Satellite measurements of methane were until recently primarily a source of data for scientific papers and global greenhouse gas inventories. However, as high spatial resolution and imaging frequency advance, it is becoming easier to link an individual gas plume to a specific facility or even a landfill cell. Thereby, satellites are also entering the domain of regulatory and judicial practice, where they can serve as additional evidence for initiating investigations or imposing fines.


In certain countries, discussions are already underway on how to accept satellite data as part of official monitoring systems for landfills and other facilities. Regulators recognize that satellites allow them a relatively cheap and independent insight into the state of hundreds of locations, without the need to send inspectors with measuring equipment to every landfill. At the same time, operators get the opportunity to proactively react to observed emissions and show that they take methane reduction obligations seriously.


It is especially important that satellite measurements do not remain isolated data islands. Projects like the Madrid one show how maximum value is achieved when they are combined with local knowledge of the facility, detailed field measurements, and clear remediation plans. Then satellite "pixels" stop being just a pretty map for presentations and become a tool that guides work crews on the ground daily.


What the results from Madrid mean for other landfills – and for cities like ours


Although Las Dehesas is a specific landfill with its own climatic, geological, and operational conditions, the methodology developed over Madrid can easily be transferred to other facilities. Many key components already exist: satellites tracking methane almost in real time, algorithms for plume detection, models of gas dispersion in the atmosphere, and standardized methods for estimating emissions at the landfill level.


For large cities in the European Union, including those in Croatia and the region, such projects offer a kind of "template" on how to combine the requirements of climate policy, waste legislation, and local emission management plans. A city that wants to reduce its carbon footprint can, for example, request that the landfill operator cooperate with research institutions and satellite operators, conduct a detailed measurement campaign, and based on the results create a plan for remediation interventions – from installing additional wells to better covering of surfaces and capturing gas for energy production.


It is important to emphasize that satellites are not a magic wand that can solve all problems with methane emissions from waste. They cannot replace well-designed gas collection systems, quality waste covering, modernization of landfills, and, finally, the processing and reduction of waste generation. But they can show where the biggest holes in the existing system exist and offer quantitative data on how much an intervention truly reduced emissions.
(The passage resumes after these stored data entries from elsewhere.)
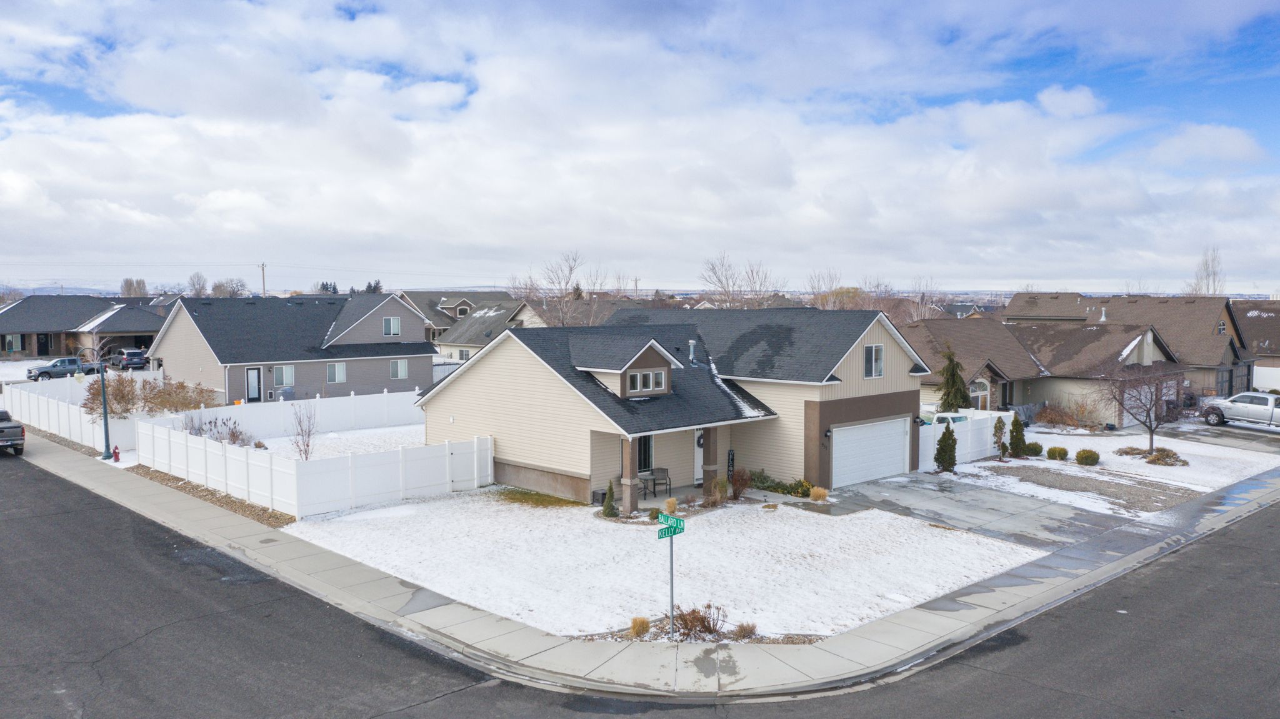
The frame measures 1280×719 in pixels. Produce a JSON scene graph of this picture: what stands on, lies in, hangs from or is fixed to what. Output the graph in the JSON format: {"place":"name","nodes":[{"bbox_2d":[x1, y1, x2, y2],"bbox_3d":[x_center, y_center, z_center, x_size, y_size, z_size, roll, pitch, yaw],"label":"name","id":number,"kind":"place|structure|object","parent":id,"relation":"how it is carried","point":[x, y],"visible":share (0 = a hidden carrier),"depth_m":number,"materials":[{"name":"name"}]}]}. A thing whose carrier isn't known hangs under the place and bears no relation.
{"place":"outdoors","nodes":[
{"label":"outdoors","id":0,"kind":"place"},
{"bbox_2d":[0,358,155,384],"label":"lawn","id":1,"kind":"structure","parent":0,"point":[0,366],"materials":[{"name":"white"}]},
{"bbox_2d":[0,296,168,359],"label":"house","id":2,"kind":"structure","parent":0,"point":[42,352],"materials":[{"name":"brick"}]},
{"bbox_2d":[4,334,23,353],"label":"window","id":3,"kind":"structure","parent":2,"relation":"in","point":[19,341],"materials":[{"name":"grey glass"}]},
{"bbox_2d":[148,291,438,403],"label":"house","id":4,"kind":"structure","parent":0,"point":[429,352],"materials":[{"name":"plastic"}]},
{"bbox_2d":[245,367,261,401],"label":"door","id":5,"kind":"structure","parent":4,"relation":"in","point":[250,380],"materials":[{"name":"metal"}]},
{"bbox_2d":[272,365,294,387],"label":"window","id":6,"kind":"structure","parent":4,"relation":"in","point":[285,370],"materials":[{"name":"white glass"}]},
{"bbox_2d":[326,362,346,383],"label":"window","id":7,"kind":"structure","parent":4,"relation":"in","point":[341,375],"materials":[{"name":"white"}]},
{"bbox_2d":[382,316,401,336],"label":"window","id":8,"kind":"structure","parent":4,"relation":"in","point":[392,323],"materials":[{"name":"white"}]},
{"bbox_2d":[390,359,408,378],"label":"window","id":9,"kind":"structure","parent":4,"relation":"in","point":[399,370],"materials":[{"name":"white"}]},
{"bbox_2d":[231,421,426,461],"label":"yard","id":10,"kind":"structure","parent":0,"point":[272,449],"materials":[{"name":"white snow"}]},
{"bbox_2d":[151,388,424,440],"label":"white fence","id":11,"kind":"object","parent":10,"relation":"on","point":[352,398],"visible":0.76,"depth_m":37.02,"materials":[{"name":"white plastic"}]},
{"bbox_2d":[290,402,316,460],"bbox_3d":[-10.664,2.397,30.015,1.104,2.340,1.193,0,4,4],"label":"bare tree","id":12,"kind":"object","parent":10,"relation":"on","point":[306,457],"visible":0.97,"depth_m":29.98,"materials":[{"name":"plant"}]},
{"bbox_2d":[397,289,517,340],"label":"house","id":13,"kind":"structure","parent":0,"point":[443,307],"materials":[{"name":"grey"}]},
{"bbox_2d":[433,301,538,362],"label":"house","id":14,"kind":"structure","parent":0,"point":[499,314],"materials":[{"name":"grey"}]},
{"bbox_2d":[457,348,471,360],"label":"window","id":15,"kind":"structure","parent":14,"relation":"in","point":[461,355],"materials":[{"name":"white"}]},
{"bbox_2d":[0,0,1278,295],"label":"sky","id":16,"kind":"structure","parent":0,"point":[369,286],"materials":[{"name":"blue"}]},
{"bbox_2d":[0,460,1278,718],"label":"road","id":17,"kind":"structure","parent":0,"point":[154,709],"materials":[{"name":"grey asphalt"}]},
{"bbox_2d":[628,616,651,637],"label":"ornamental grass","id":18,"kind":"structure","parent":0,"point":[644,624],"visible":0.86,"materials":[{"name":"plant"}]},
{"bbox_2d":[14,431,1279,701],"label":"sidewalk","id":19,"kind":"structure","parent":0,"point":[211,521],"materials":[{"name":"grey concrete"}]},
{"bbox_2d":[96,361,111,461],"bbox_3d":[-17.525,1.255,31.075,0.475,4.142,0.667,-3,5,-44],"label":"lamp post","id":20,"kind":"object","parent":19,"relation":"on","point":[105,412],"visible":0.94,"depth_m":31.03,"materials":[{"name":"black metal"}]},
{"bbox_2d":[111,445,120,461],"bbox_3d":[-17.022,3.025,30.832,0.252,0.664,0.328,-3,5,-44],"label":"fire hydrant","id":21,"kind":"object","parent":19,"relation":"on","point":[117,453],"visible":0.99,"depth_m":30.77,"materials":[{"name":"red metal"}]},
{"bbox_2d":[603,481,709,513],"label":"porch","id":22,"kind":"structure","parent":0,"point":[660,499],"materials":[{"name":"grey concrete"}]},
{"bbox_2d":[620,435,639,513],"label":"porch column","id":23,"kind":"structure","parent":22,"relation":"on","point":[628,482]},
{"bbox_2d":[640,466,671,495],"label":"patio set","id":24,"kind":"object","parent":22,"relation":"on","point":[658,469],"visible":0.86,"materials":[{"name":"black metal"}]},
{"bbox_2d":[279,486,1046,642],"label":"snowy lawn","id":25,"kind":"structure","parent":0,"point":[968,555],"materials":[{"name":"white plant"}]},
{"bbox_2d":[140,418,493,518],"bbox_3d":[-9.404,2.846,27.455,6.168,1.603,7.206,-3,5,-44],"label":"white fence","id":26,"kind":"object","parent":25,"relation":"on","point":[253,462],"visible":0.95,"depth_m":25.78,"materials":[{"name":"white plastic"}]},
{"bbox_2d":[495,487,581,508],"bbox_3d":[-2.828,3.683,25.332,2.044,0.128,2.675,-3,5,-44],"label":"grass patch","id":27,"kind":"object","parent":25,"relation":"on","point":[522,494],"visible":0.71,"depth_m":25.11,"materials":[{"name":"green plant"}]},
{"bbox_2d":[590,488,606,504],"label":"air conditioner","id":28,"kind":"object","parent":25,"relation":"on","point":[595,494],"visible":0.72,"depth_m":24.89,"materials":[{"name":"black"}]},
{"bbox_2d":[601,480,617,516],"bbox_3d":[-0.748,3.435,23.556,0.499,0.998,0.512,2,4,29],"label":"shrub","id":29,"kind":"object","parent":25,"relation":"on","point":[609,489],"visible":0.96,"depth_m":23.48,"materials":[{"name":"green plant"}]},
{"bbox_2d":[663,496,678,514],"label":"ornamental grass","id":30,"kind":"structure","parent":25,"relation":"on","point":[672,505],"materials":[{"name":"plant"}]},
{"bbox_2d":[667,531,676,640],"bbox_3d":[0.508,3.463,15.000,0.133,2.039,0.131,-3,5,-44],"label":"sign pole","id":31,"kind":"object","parent":25,"relation":"on","point":[672,599],"visible":0.65,"depth_m":14.98,"materials":[{"name":"metal"}]},
{"bbox_2d":[656,512,685,538],"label":"street sign","id":32,"kind":"object","parent":31,"relation":"attached to","point":[681,526],"visible":0.91,"depth_m":14.14,"materials":[{"name":"green metal"}]},
{"bbox_2d":[668,603,724,640],"bbox_3d":[0.866,4.082,14.749,1.110,0.607,1.019,0,4,5],"label":"shrub","id":33,"kind":"object","parent":25,"relation":"on","point":[686,624],"visible":0.88,"depth_m":14.71,"materials":[{"name":"plant"}]},
{"bbox_2d":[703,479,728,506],"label":"shrub","id":34,"kind":"object","parent":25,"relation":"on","point":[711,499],"visible":0.92,"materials":[{"name":"plant"}]},
{"bbox_2d":[728,466,751,499],"bbox_3d":[2.673,3.331,25.535,0.896,0.979,0.953,1,4,11],"label":"shrub","id":35,"kind":"object","parent":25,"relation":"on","point":[739,478],"visible":0.9,"depth_m":25.45,"materials":[{"name":"plant"}]},
{"bbox_2d":[732,621,758,640],"bbox_3d":[1.651,4.226,14.855,0.576,0.348,0.585,2,4,27],"label":"shrub","id":36,"kind":"object","parent":25,"relation":"on","point":[744,629],"visible":0.85,"depth_m":14.83,"materials":[{"name":"plant"}]},
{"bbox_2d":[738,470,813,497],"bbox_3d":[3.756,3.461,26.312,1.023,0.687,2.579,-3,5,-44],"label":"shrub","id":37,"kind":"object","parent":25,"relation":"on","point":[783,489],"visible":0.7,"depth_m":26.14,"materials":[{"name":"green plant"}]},
{"bbox_2d":[808,486,828,501],"label":"ornamental grass","id":38,"kind":"structure","parent":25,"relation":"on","point":[818,496],"materials":[{"name":"plant"}]},
{"bbox_2d":[419,303,931,501],"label":"house","id":39,"kind":"structure","parent":0,"point":[473,387],"depth_m":27.97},
{"bbox_2d":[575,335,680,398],"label":"dormer","id":40,"kind":"object","parent":39,"relation":"on","point":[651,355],"visible":0.83,"depth_m":26.86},
{"bbox_2d":[626,368,667,393],"bbox_3d":[0.140,0.558,26.062,1.403,0.692,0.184,-3,5,-44],"label":"dormer window","id":41,"kind":"structure","parent":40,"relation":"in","point":[637,375],"depth_m":26.09,"materials":[{"name":"glass"}]},
{"bbox_2d":[636,434,653,472],"bbox_3d":[-0.047,2.650,26.779,1.011,1.617,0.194,-3,5,-44],"label":"window","id":42,"kind":"structure","parent":39,"relation":"in","point":[644,446],"depth_m":26.97,"materials":[{"name":"black glass"}]},
{"bbox_2d":[687,338,696,364],"bbox_3d":[1.596,-0.169,29.292,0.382,1.012,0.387,-3,5,-44],"label":"vent pipe","id":43,"kind":"object","parent":39,"relation":"on","point":[690,343],"visible":0.81,"depth_m":29.20,"materials":[{"name":"metal"}]},
{"bbox_2d":[693,428,704,485],"bbox_3d":[1.985,2.845,28.362,1.077,1.928,0.137,-3,5,-44],"label":"front door","id":44,"kind":"structure","parent":39,"relation":"in","point":[700,464],"depth_m":28.05,"materials":[{"name":"white paint"}]},
{"bbox_2d":[701,426,718,498],"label":"porch column","id":45,"kind":"structure","parent":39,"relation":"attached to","point":[707,449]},
{"bbox_2d":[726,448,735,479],"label":"welcome sign","id":46,"kind":"object","parent":39,"relation":"attached to","point":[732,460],"visible":0.79,"depth_m":27.27,"materials":[{"name":"black"}]},
{"bbox_2d":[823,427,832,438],"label":"wall lamp","id":47,"kind":"object","parent":39,"relation":"attached to","point":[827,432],"visible":0.95,"depth_m":27.18,"materials":[{"name":"black metal"}]},
{"bbox_2d":[829,416,910,486],"bbox_3d":[6.945,2.892,28.990,3.755,1.963,0.179,-3,5,-44],"label":"garage door","id":48,"kind":"structure","parent":39,"relation":"in","point":[901,439],"depth_m":28.69,"materials":[{"name":"white metal"}]},
{"bbox_2d":[863,344,883,378],"bbox_3d":[7.010,0.020,28.731,0.923,1.251,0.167,-3,5,-44],"label":"window","id":49,"kind":"structure","parent":39,"relation":"in","point":[878,350],"depth_m":28.79,"materials":[{"name":"white"}]},
{"bbox_2d":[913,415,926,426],"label":"wall lamp","id":50,"kind":"object","parent":39,"relation":"attached to","point":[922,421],"visible":0.94,"depth_m":29.82,"materials":[{"name":"black metal"}]},
{"bbox_2d":[816,473,1146,548],"label":"driveway","id":51,"kind":"structure","parent":0,"point":[882,487],"materials":[{"name":"grey concrete"}]},
{"bbox_2d":[938,293,1253,421],"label":"house","id":52,"kind":"structure","parent":0,"point":[1095,325],"materials":[{"name":"brown"}]},
{"bbox_2d":[969,378,989,409],"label":"window","id":53,"kind":"structure","parent":52,"relation":"in","point":[982,387],"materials":[{"name":"white glass"}]},
{"bbox_2d":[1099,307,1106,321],"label":"vent pipe","id":54,"kind":"object","parent":52,"relation":"on","point":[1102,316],"visible":0.88,"depth_m":53.58,"materials":[{"name":"white metal"}]},
{"bbox_2d":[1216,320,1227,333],"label":"window","id":55,"kind":"structure","parent":52,"relation":"in","point":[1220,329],"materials":[{"name":"glass"}]},
{"bbox_2d":[946,420,1279,514],"label":"snowy lawn","id":56,"kind":"structure","parent":0,"point":[1070,453],"materials":[{"name":"white snow"}]},
{"bbox_2d":[918,410,1011,466],"bbox_3d":[10.812,2.662,31.645,6.171,1.595,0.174,-3,5,-44],"label":"white fence","id":57,"kind":"object","parent":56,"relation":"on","point":[975,455],"visible":0.54,"depth_m":32.01,"materials":[{"name":"white plastic"}]},
{"bbox_2d":[992,415,1007,458],"bbox_3d":[12.375,2.698,32.643,0.625,1.694,0.654,1,4,11],"label":"evergreen shrub","id":58,"kind":"object","parent":56,"relation":"on","point":[996,428],"visible":0.99,"depth_m":32.53,"materials":[{"name":"green plant"}]},
{"bbox_2d":[1008,412,1026,457],"bbox_3d":[13.227,2.648,33.307,0.734,1.710,0.738,-1,4,-10],"label":"evergreen shrub","id":59,"kind":"object","parent":56,"relation":"on","point":[1022,430],"visible":0.98,"depth_m":33.13,"materials":[{"name":"green plant"}]},
{"bbox_2d":[1023,441,1042,456],"bbox_3d":[13.889,3.167,33.611,0.795,0.603,0.779,1,4,10],"label":"shrub","id":60,"kind":"object","parent":56,"relation":"on","point":[1035,446],"visible":0.96,"depth_m":33.37,"materials":[{"name":"green plant"}]},
{"bbox_2d":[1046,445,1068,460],"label":"shrub","id":61,"kind":"object","parent":56,"relation":"on","point":[1063,450],"visible":0.98,"depth_m":32.30,"materials":[{"name":"green plant"}]},
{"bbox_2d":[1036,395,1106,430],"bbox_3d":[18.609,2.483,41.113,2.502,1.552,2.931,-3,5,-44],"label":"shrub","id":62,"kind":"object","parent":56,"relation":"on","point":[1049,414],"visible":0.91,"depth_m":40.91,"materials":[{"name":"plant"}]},
{"bbox_2d":[968,463,1204,513],"bbox_3d":[12.923,3.774,28.037,4.097,0.233,5.881,-3,5,-44],"label":"gravel patch","id":63,"kind":"object","parent":56,"relation":"on","point":[1068,482],"visible":0.75,"depth_m":27.62,"materials":[{"name":"grey"}]},
{"bbox_2d":[1074,448,1099,465],"bbox_3d":[14.813,3.229,31.414,0.848,0.604,0.811,0,4,5],"label":"shrub","id":64,"kind":"object","parent":56,"relation":"on","point":[1086,457],"visible":0.99,"depth_m":31.19,"materials":[{"name":"green plant"}]},
{"bbox_2d":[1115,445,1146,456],"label":"shrub","id":65,"kind":"object","parent":56,"relation":"on","point":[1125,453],"visible":0.84,"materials":[{"name":"plant"}]},
{"bbox_2d":[1101,362,1185,453],"bbox_3d":[17.969,1.633,33.844,3.164,3.618,3.245,0,4,-2],"label":"bare tree","id":66,"kind":"object","parent":56,"relation":"on","point":[1151,439],"visible":0.99,"depth_m":33.65,"materials":[{"name":"brown plant"}]},
{"bbox_2d":[1144,448,1186,465],"bbox_3d":[17.688,3.278,31.845,1.235,0.577,1.259,-3,5,-44],"label":"shrub","id":67,"kind":"object","parent":56,"relation":"on","point":[1158,457],"visible":0.92,"depth_m":31.61,"materials":[{"name":"plant"}]},
{"bbox_2d":[1162,421,1279,453],"label":"driveway","id":68,"kind":"structure","parent":0,"point":[1255,437],"materials":[{"name":"grey concrete"}]},
{"bbox_2d":[1200,392,1279,428],"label":"pickup truck","id":69,"kind":"object","parent":68,"relation":"on","point":[1255,409],"visible":0.98,"depth_m":41.16,"materials":[{"name":"metal"}]},
{"bbox_2d":[1232,300,1279,390],"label":"house","id":70,"kind":"structure","parent":0,"point":[1264,320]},
{"label":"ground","id":71,"kind":"structure","parent":0},
{"bbox_2d":[0,408,26,455],"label":"pickup truck","id":72,"kind":"object","parent":71,"relation":"on","point":[0,428],"visible":1,"depth_m":32.69,"materials":[{"name":"grey metal"}]},
{"bbox_2d":[26,357,98,380],"bbox_3d":[-36.854,0.638,60.886,4.196,1.409,1.501,-3,5,-44],"label":"pickup truck","id":73,"kind":"object","parent":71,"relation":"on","point":[72,362],"visible":0.8,"depth_m":60.01,"materials":[{"name":"metal"}]},
{"bbox_2d":[5,378,136,451],"bbox_3d":[-22.642,2.169,37.303,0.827,1.837,12.608,-3,5,-44],"label":"white fence","id":74,"kind":"object","parent":71,"relation":"on","point":[33,398],"visible":0.7,"depth_m":36.18,"materials":[{"name":"white plastic"}]},
{"bbox_2d":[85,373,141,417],"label":"shrub","id":75,"kind":"object","parent":71,"relation":"on","point":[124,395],"visible":0.74,"depth_m":36.75,"materials":[{"name":"plant"}]},
{"bbox_2d":[112,348,149,370],"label":"suv","id":76,"kind":"object","parent":71,"relation":"on","point":[128,359],"visible":0.84,"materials":[{"name":"metal"}]},
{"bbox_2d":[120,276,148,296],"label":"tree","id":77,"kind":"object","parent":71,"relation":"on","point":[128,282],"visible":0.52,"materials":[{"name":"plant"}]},
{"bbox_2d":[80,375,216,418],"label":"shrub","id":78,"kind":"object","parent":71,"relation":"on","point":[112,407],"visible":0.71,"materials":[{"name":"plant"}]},
{"bbox_2d":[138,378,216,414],"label":"shrub","id":79,"kind":"object","parent":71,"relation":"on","point":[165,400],"visible":0.74,"depth_m":38.93,"materials":[{"name":"plant"}]},
{"bbox_2d":[186,271,209,296],"label":"bare tree","id":80,"kind":"object","parent":71,"relation":"on","point":[193,282],"visible":0.63,"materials":[{"name":"plant"}]},
{"bbox_2d":[125,462,294,526],"bbox_3d":[-12.049,3.744,26.091,1.711,0.158,9.301,-3,5,-44],"label":"gravel strip","id":81,"kind":"object","parent":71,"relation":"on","point":[260,510],"visible":0.46,"depth_m":25.36,"materials":[{"name":"brown"}]},
{"bbox_2d":[185,415,253,445],"bbox_3d":[-13.778,2.592,31.152,2.122,1.515,1.826,2,4,22],"label":"shrub","id":82,"kind":"object","parent":71,"relation":"on","point":[232,432],"visible":0.52,"depth_m":31.08,"materials":[{"name":"plant"}]},
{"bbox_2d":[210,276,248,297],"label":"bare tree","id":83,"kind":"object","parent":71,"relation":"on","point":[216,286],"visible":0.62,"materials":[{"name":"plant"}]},
{"bbox_2d":[259,261,266,296],"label":"utility pole","id":84,"kind":"object","parent":71,"relation":"on","point":[262,265],"visible":0.51,"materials":[{"name":"brown wood"}]},
{"bbox_2d":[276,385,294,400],"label":"air conditioner","id":85,"kind":"object","parent":71,"relation":"on","point":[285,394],"visible":0.63,"depth_m":46.65,"materials":[{"name":"grey plastic"}]},
{"bbox_2d":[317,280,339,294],"label":"evergreen tree","id":86,"kind":"object","parent":71,"relation":"on","point":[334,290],"visible":0.2,"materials":[{"name":"plant"}]},
{"bbox_2d":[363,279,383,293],"label":"evergreen tree","id":87,"kind":"object","parent":71,"relation":"on","point":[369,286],"visible":0.2,"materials":[{"name":"plant"}]},
{"bbox_2d":[508,251,604,326],"label":"bare tree","id":88,"kind":"object","parent":71,"relation":"on","point":[570,272],"visible":0.73,"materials":[{"name":"plant"}]},
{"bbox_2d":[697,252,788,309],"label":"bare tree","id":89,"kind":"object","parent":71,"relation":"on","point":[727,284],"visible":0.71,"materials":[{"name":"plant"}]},
{"bbox_2d":[803,268,848,308],"label":"bare tree","id":90,"kind":"object","parent":71,"relation":"on","point":[825,297],"visible":0.49,"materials":[{"name":"plant"}]},
{"bbox_2d":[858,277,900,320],"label":"bare tree","id":91,"kind":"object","parent":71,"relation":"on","point":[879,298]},
{"bbox_2d":[902,276,944,321],"label":"bare tree","id":92,"kind":"object","parent":71,"relation":"on","point":[922,297],"visible":0.5,"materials":[{"name":"plant"}]},
{"bbox_2d":[918,410,969,426],"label":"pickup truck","id":93,"kind":"object","parent":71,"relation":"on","point":[943,419],"visible":0.27,"depth_m":35.89,"materials":[{"name":"white metal"}]},
{"bbox_2d":[934,423,956,471],"bbox_3d":[9.671,2.775,30.012,0.789,1.747,0.792,0,4,3],"label":"evergreen shrub","id":94,"kind":"object","parent":71,"relation":"on","point":[943,442],"visible":0.99,"depth_m":29.85,"materials":[{"name":"green plant"}]},
{"bbox_2d":[938,344,971,413],"bbox_3d":[12.420,1.337,37.693,1.737,4.085,1.802,1,4,13],"label":"evergreen tree","id":95,"kind":"object","parent":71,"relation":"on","point":[957,405],"visible":0.76,"depth_m":37.38,"materials":[{"name":"green plant"}]},
{"bbox_2d":[1190,246,1225,295],"label":"bare tree","id":96,"kind":"object","parent":71,"relation":"on","point":[1214,282],"visible":0.5,"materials":[{"name":"plant"}]},
{"bbox_2d":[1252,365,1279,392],"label":"white fence","id":97,"kind":"object","parent":71,"relation":"on","point":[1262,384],"visible":0.61,"depth_m":55.16,"materials":[{"name":"white plastic"}]}
]}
In the years to come, the combination of increasingly numerous satellites, sophisticated algorithms, and cooperation between cities, industry, and the scientific community will likely turn the story of the "invisible gas" into very concrete lists of locations, interventions, and emission reductions. The results of the Madrid study, whose scientific papers and detailed analyses are expected in early 2026, will serve as an important test of how far we can go in quantifying methane from landfills and directing measures to places where they will have the greatest effect.